PA regularly claims to be a “traditional publisher.” They also claim to be picky about what they publish. Neither claim is true. PA doesn’t select, edit, market, distribute, or support their books. They’ll publish anything that’s longer than a pamphlet, is not in journal format, hasn’t already been published elsewhere, and isn’t obviously deranged gibberish. And every year, they suck thousands of would-be authors into exploitive publishing arrangements that have no hope of success.
After years of patiently explaining these facts to newbie writers, mostly in the forums on Absolute Write, a group of writers loosely affiliated with Writer Beware and SFWA decided a more vivid demonstration was in order. Thus was born Atlanta Nights (“A bad book written by experts”), and later Crack of Doom. Both books were promptly offered contracts by Publish America.
In short, while the two projects accomplished exactly what they set out to do, neither had anything to do with the real publishing industry.

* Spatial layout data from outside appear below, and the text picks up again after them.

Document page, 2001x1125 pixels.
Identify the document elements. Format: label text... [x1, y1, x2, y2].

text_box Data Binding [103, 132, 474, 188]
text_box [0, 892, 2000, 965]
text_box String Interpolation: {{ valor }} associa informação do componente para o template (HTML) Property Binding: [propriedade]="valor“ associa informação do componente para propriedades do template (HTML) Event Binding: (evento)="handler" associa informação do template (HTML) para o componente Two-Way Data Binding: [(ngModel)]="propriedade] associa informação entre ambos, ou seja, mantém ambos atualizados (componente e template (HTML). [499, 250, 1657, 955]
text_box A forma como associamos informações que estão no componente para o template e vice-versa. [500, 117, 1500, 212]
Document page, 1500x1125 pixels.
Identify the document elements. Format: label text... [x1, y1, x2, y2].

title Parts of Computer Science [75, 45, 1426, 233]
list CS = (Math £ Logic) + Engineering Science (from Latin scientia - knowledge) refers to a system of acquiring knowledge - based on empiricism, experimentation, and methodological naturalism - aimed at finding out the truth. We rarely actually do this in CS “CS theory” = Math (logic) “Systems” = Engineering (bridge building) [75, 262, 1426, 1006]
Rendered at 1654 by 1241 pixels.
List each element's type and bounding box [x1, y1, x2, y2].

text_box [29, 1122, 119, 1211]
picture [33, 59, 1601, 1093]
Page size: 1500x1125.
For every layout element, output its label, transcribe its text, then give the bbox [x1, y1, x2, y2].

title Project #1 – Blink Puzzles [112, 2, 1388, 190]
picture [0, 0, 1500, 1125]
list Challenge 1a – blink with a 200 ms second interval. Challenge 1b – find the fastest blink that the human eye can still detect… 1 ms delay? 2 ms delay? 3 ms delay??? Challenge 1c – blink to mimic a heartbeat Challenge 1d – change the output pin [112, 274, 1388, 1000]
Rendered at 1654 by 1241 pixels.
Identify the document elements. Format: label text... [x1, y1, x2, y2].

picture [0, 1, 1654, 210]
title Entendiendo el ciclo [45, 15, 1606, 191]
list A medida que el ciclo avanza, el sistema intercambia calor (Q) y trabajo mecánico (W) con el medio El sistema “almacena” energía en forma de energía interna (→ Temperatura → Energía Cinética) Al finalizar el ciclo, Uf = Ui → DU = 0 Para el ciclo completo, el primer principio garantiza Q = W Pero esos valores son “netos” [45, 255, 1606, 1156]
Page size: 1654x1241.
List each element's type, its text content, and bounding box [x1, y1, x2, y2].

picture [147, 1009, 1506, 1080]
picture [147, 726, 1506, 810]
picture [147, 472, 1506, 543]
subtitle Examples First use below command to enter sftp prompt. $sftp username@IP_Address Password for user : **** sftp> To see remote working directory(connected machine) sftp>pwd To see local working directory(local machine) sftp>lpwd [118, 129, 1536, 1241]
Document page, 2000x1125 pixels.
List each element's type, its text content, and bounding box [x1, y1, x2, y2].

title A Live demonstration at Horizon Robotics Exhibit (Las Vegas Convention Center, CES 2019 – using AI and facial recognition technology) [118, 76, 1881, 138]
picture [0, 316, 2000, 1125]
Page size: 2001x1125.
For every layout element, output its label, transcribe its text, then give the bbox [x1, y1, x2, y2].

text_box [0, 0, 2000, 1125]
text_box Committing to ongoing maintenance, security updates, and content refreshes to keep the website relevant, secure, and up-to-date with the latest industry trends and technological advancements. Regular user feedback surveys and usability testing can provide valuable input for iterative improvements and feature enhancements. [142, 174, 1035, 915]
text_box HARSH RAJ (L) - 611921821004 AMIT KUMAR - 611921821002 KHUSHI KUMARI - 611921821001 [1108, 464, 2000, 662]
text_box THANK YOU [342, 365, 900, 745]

It would be an error to see them as evidence of its current state.
Hello?
Thanks, Teresa.
So apparently many people can’t tell the difference between the vanity publishers and real publishers.
Meanwhile, many people seem to think that all open access scientific publications are similar to vanity presses.
Plenty of confusion to go around.
-jsq
The traditional academic market behaves a similar way, with obsessive attention to citings, resulting in the arisal of cabals running conferences, and eventually conferences that just run so anyone can get published, thus bypassing the inwards-looking gatekeeping and keeping expenses lower.
The fact that these mechanisms do nothing to improve the actual content doesn’t seem to enter into it.
fristlty i wanna say that the scientist will never get confused and as they fight agaist those cooks who want that sceince should be daily news paper.